Figure 1—figure supplement 2
Distribution of Bre5 across individual genes.
(A) Distribution of Bre5 across individual mRNAs in reads per million. Transcripts are aligned to the TSS (left) and to the pA site (middle). Intron containing mRNAs are aligned to the 3’SS (right). Distances are indicated in nucleotides. The corresponding total coverages are shown in Figure 1D–F. The average of 2 Bre5 CRAC replicates is shown. (B) Bre5 coverage, in reads per million, for selected individual protein-coding genes. Transcription units are represented above the plots with thicker boxes correspond to coding sequences. The average of 2 Bre5 CRAC replicates is shown.

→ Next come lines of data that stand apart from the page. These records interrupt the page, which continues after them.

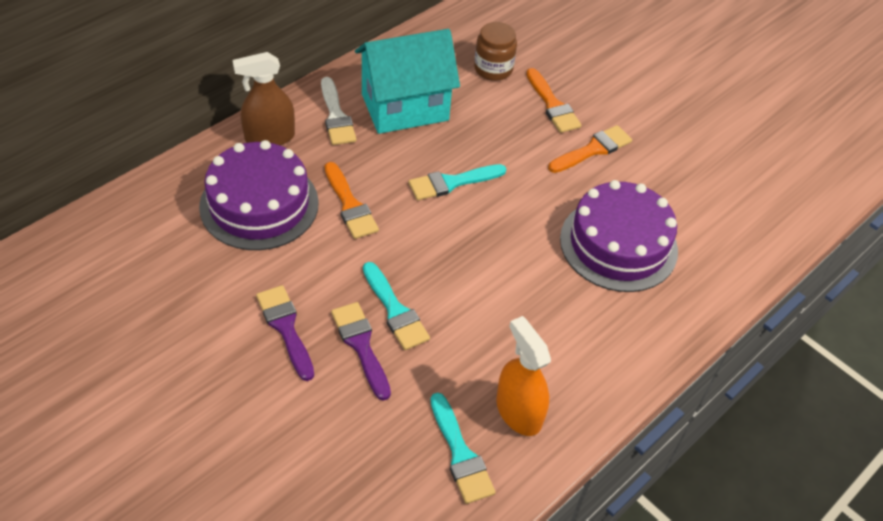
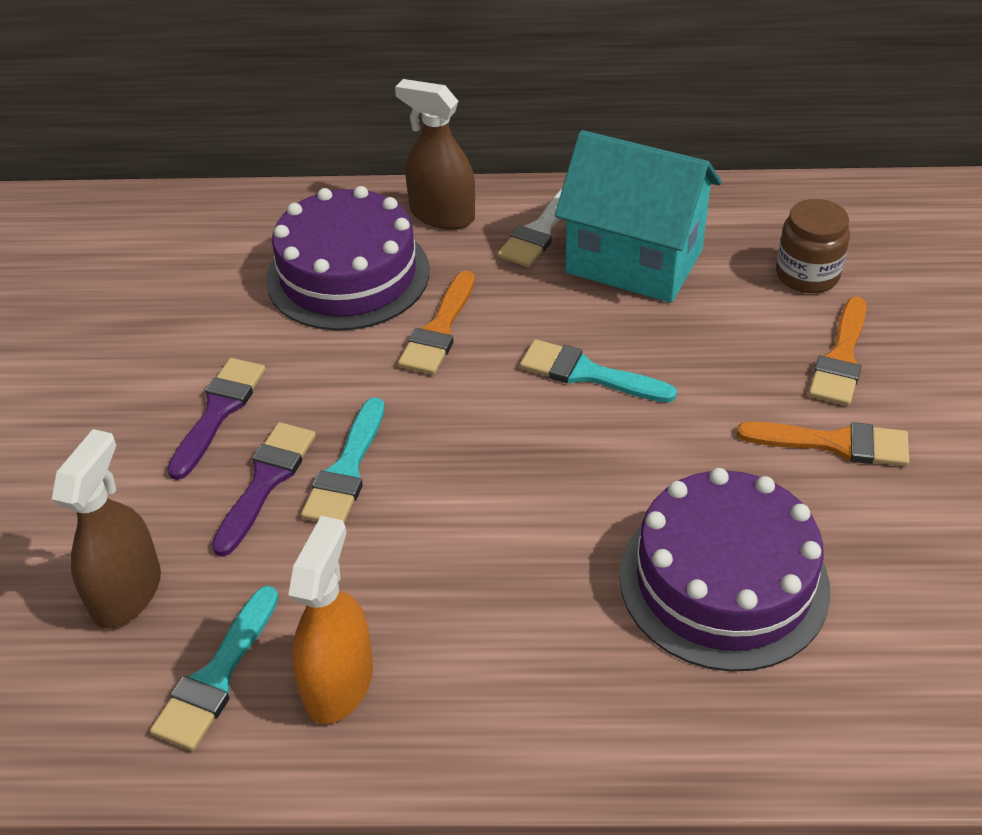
camera: 50 degrees right, 5 degrees down
none -> brown spray bottle [52,429,161,629]

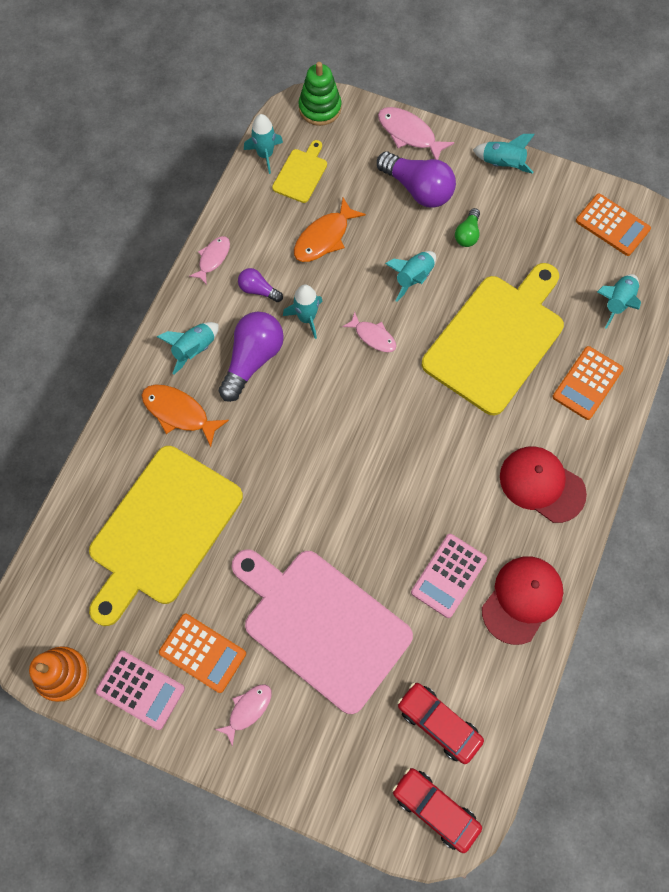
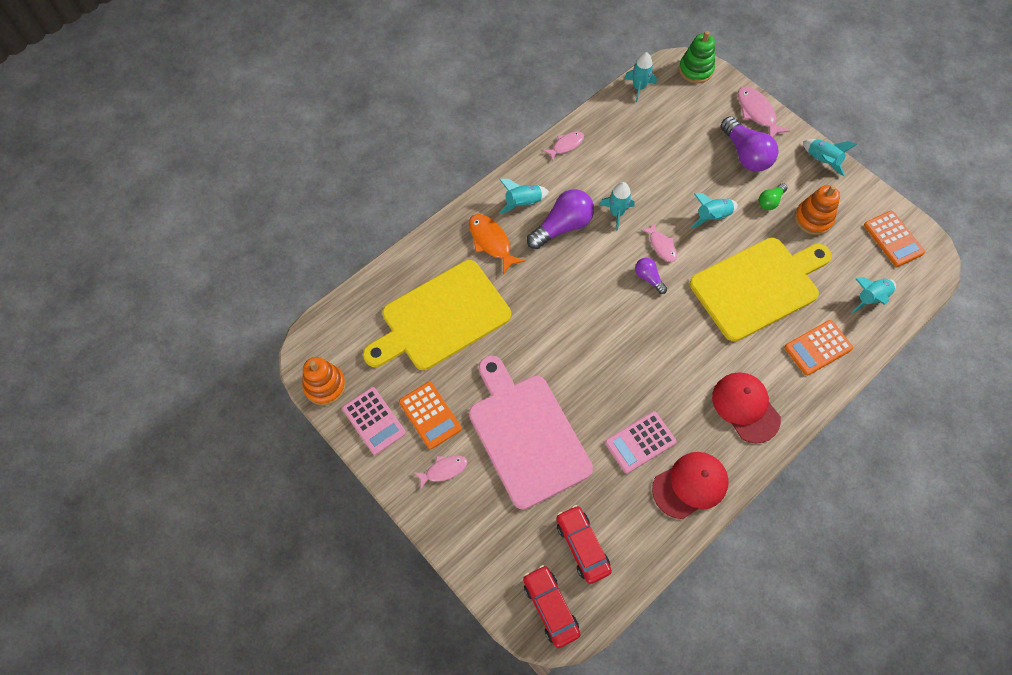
camera: 25 degrees right, 5 degrees down
purple light bulb [238,268,283,302] -> purple light bulb moved to [635,258,667,294]
yellow cutting board [272,140,327,203] -> none
orange fish [294,198,366,262] -> none
none -> orange stacking toy [795,185,840,235]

Figure 2 with 1 supplement
Analysis of ribosys reporter induction.
(A) Diagram of theRibo1 gene. Exons are represented by rectangles, and the intron by a line with sequences at the ends. The reporter genes are based on previously described ACT1-PGK1 constructs (Alexander et al., 2010b; Hilleren and Parker, 2003) expressed under control of a tetO7-CYC1-UAS promoter (Bellí et al., 1998). The lines above indicate amplicons analyzed in ChIP analyses: 1, 2, 3, 4, and 5 correspond to the promoter, the 5′SS, the 3′SS, the 5′ end of exon 2 and the 3′ end of exon 2, respectively. The lines below indicate the primers used in RT-qPCR to amplify the spliced RNA products. Unspliced pre-rRNA was detected using primer pair 3 over the 3’ SS. (B) RT-qPCR analysis of the accumulation of pre-mRNA and mRNA species during a time course (min) following doxycyclin addition (T0). Analyses were performed on the wild-type, bre5∆ and ubr2∆ strains as indicated. (C, D, E, F, G) ChIP analyses to detect RNAPII at the promoter (probe 1), the 5′SS (probe 2), the 3′SS (probe 3), the 5′ end of exon 2 (probe 4) and the 3′ end of exon 2 (probe 5). Data are presented as percentage of input relative to the uninduced level at T0. Cultures were as for B. All analyses were performed in biological triplicates. The qualitative results were consistent between replicates, however, slight differences in induction kinetics makes it difficult to combine these for statistical analyses. The graphs therefore show single experiments with technical replicates.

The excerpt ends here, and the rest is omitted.